One of the things Brown did was blow up a picture of the bloody fingerprint on the utility-room door--the one that's supposedly unidentifiable--and show it to some forensic experts, who assured him it was clear enough to be used to rule out suspects. He claims a Plano police officer, who helped Rowlett police on the Routier murder investigation, told him that he had compared the print with Darlie's and Darin's and that it didn't match. Rowlett police, however, allegedly told the officer not to compare the print with anyone else's. Brown says that when he called the officer back a week later to get him to repeat on tape what he had said, the officer changed his story.
Brown also went to the trouble of comparing the print with the fingerprints of the person Pardo and the Routier family long suspected could have been the so-called intruder--the criminal son of the Rowlett police officer.
Brown's book says the prints didn't match. But Brown now hints he may have just said that to appease the appeals attorneys, who are not pleased about his going public with his information.

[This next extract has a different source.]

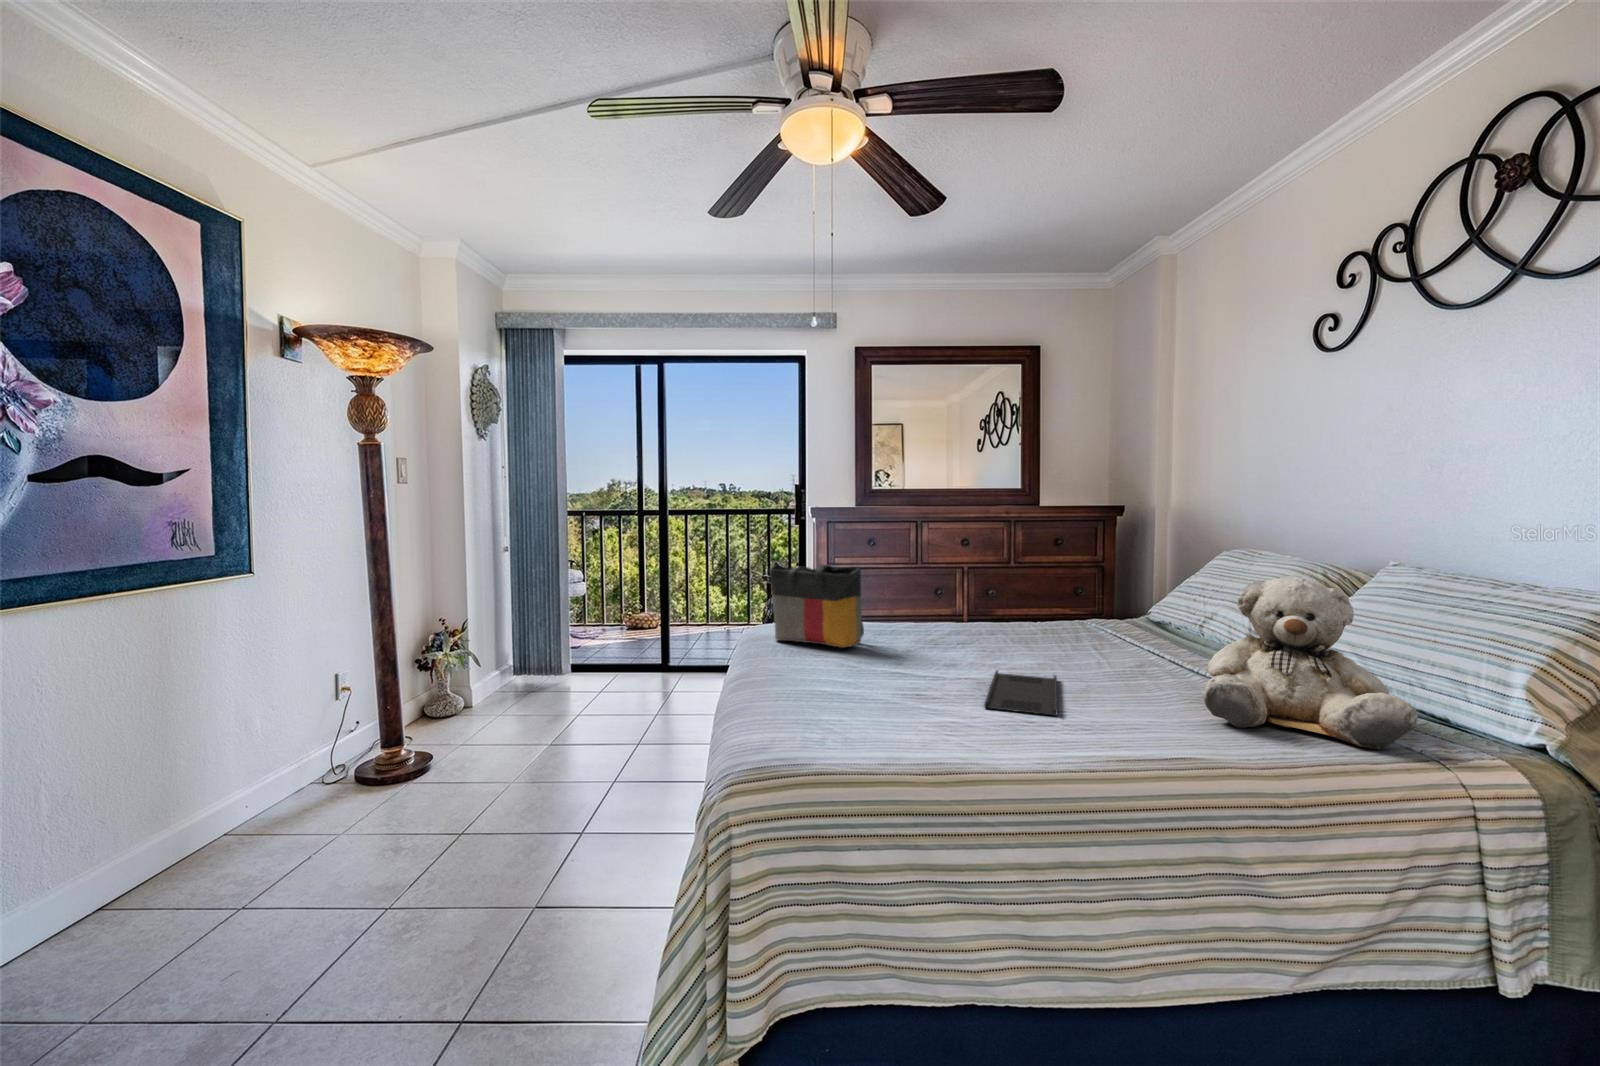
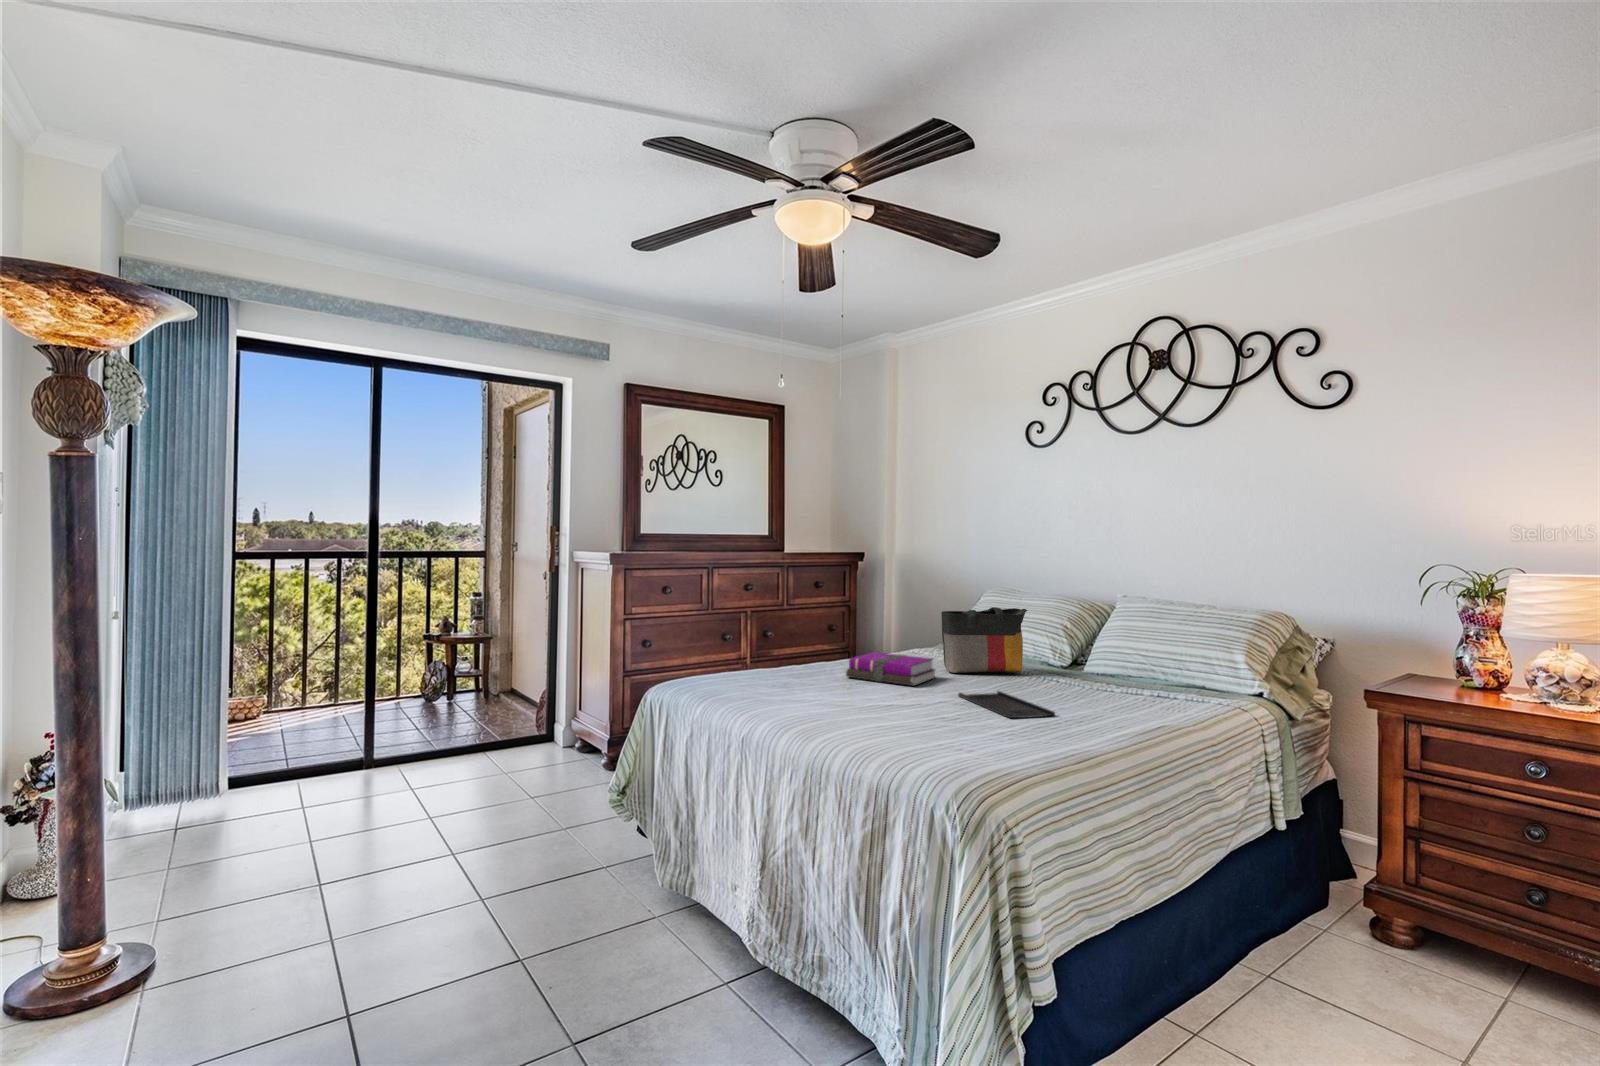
tote bag: present [770,565,864,648] -> present [941,607,1027,673]
teddy bear: present [1203,576,1418,750] -> none [1095,607,1220,707]
notebook: none [921,615,1027,657] -> present [846,652,935,686]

The McLemore-Pardo camp accuses Brown of stealing its ideas, trying to profit from them, and undermining Darlie's appeal in the process. "We don't need some wannabe Sherlock Holmes tipping off the other side, which is what this guy is doing," McLemore says. "I feel sick I ever talked to him."
Stephen Cooper, one of Darlie's appeals attorneys, is amused by the revolving cast of weird characters his case keeps attracting. It would be downright entertaining if it didn't take away so much time from what he needs to be doing--researching and writing the appellate brief. The transcript fiasco alone has delayed the whole process by more than a year. And every time someone contacts Darlie's family claiming he has the evidence that will free her, Cooper has to listen and calm them down.
A bit of a character himself, Cooper doesn't know what to make of the Barbara Davis turnabout. "I'm thinking double agent," Cooper says. "You have to understand, Hitler had a higher standing with Darlie's family than Barbara Davis when her book came out. Now I hear she's changing her position and visiting my client on a regular basis. It's like re-electing Richard Nixon. Yeah, maybe he can change, but why risk it?"
As for Brown, Cooper calls him a "goofy fuck." Yet he says there is some validity to his book, which Cooper has skimmed. "I've been living with this stuff for a long time, so it is hard for me to divine what's new and what isn't, but there was nothing in it that was surprising to me. Many of the arguments and counter-arguments are part of the trial. His evaluation of the case is better than the new evidence issues. And he needed a good editor. Hell, he could have used a half-assed editor."
Cooper has purposely kept Brown at arm's length. "The family values him," he says. "He's not wishy-washy about anything. But he's jumped the gun on about a million things. I told him to his face that it is awfully cruel to tell the family that you know who the killer is, and you just need one more piece of evidence, and then it doesn't pan out. Lawyers, the professionals, don't go to their clients and say they have the key to jail unless they can deliver it."
One piece of new evidence Brown claims to have uncovered is boot prints around the bodies of both boys, which he says bolsters the intruder theory. A crime-scene analyst testified at trial that he found boot prints in the den and matched them to boots worn by a paramedic. Brown counters that his investigation showed that all the paramedics were wearing sneakers, and the shoe prints he found--by enlarging the crime-scene photos--are definitely from boots.
Cooper isn't particularly impressed. "He's not a forensics guy," he says. "This is all fanciful. But if we get a new trial, will I look at it again with a forensics expert? You bet. There were a lot of stones left unturned in this case."
Like what?
"I'm not telling you," Cooper snaps. "I would like some of this to be a surprise. I'll tell you this: From my observation, the crime scene was a total mess, and it's unclear to me what is real and what isn't."
People close to the case claim new fingerprint evidence will be one of the surprises in the appeal. In addition, the original defense lawyers had sent some of the evidence to be tested by a lab in Minnesota, but the defense never got it back because it ran out of money. With funds from Pardo, the test results have been obtained and reportedly are promising.
Brown says he's saving his "best evidence" for a second book. "I have a message to get out," he says. "I'm trying to convince as many people as I can that Darlie didn't do this, and neither did Darin. Judges are sensitive to public opinion."
I'm not sure I buy his reasoning. Nor am I sure that appearing on the Leeza show, or Extra or Inside Edition, accomplishes anything except raising Brown's profile and endearing him to Darlie and her family. They are, no doubt, frustrated by how slow the appeals process is, and they may have confused having some oddball plead their case on television with making real progress. (This same oddball, by the way, says he's retained all the movie rights to the story.)
About the only thing I am sure of when it comes to Darlie Routier is that the case will get stranger before it is ever resolved.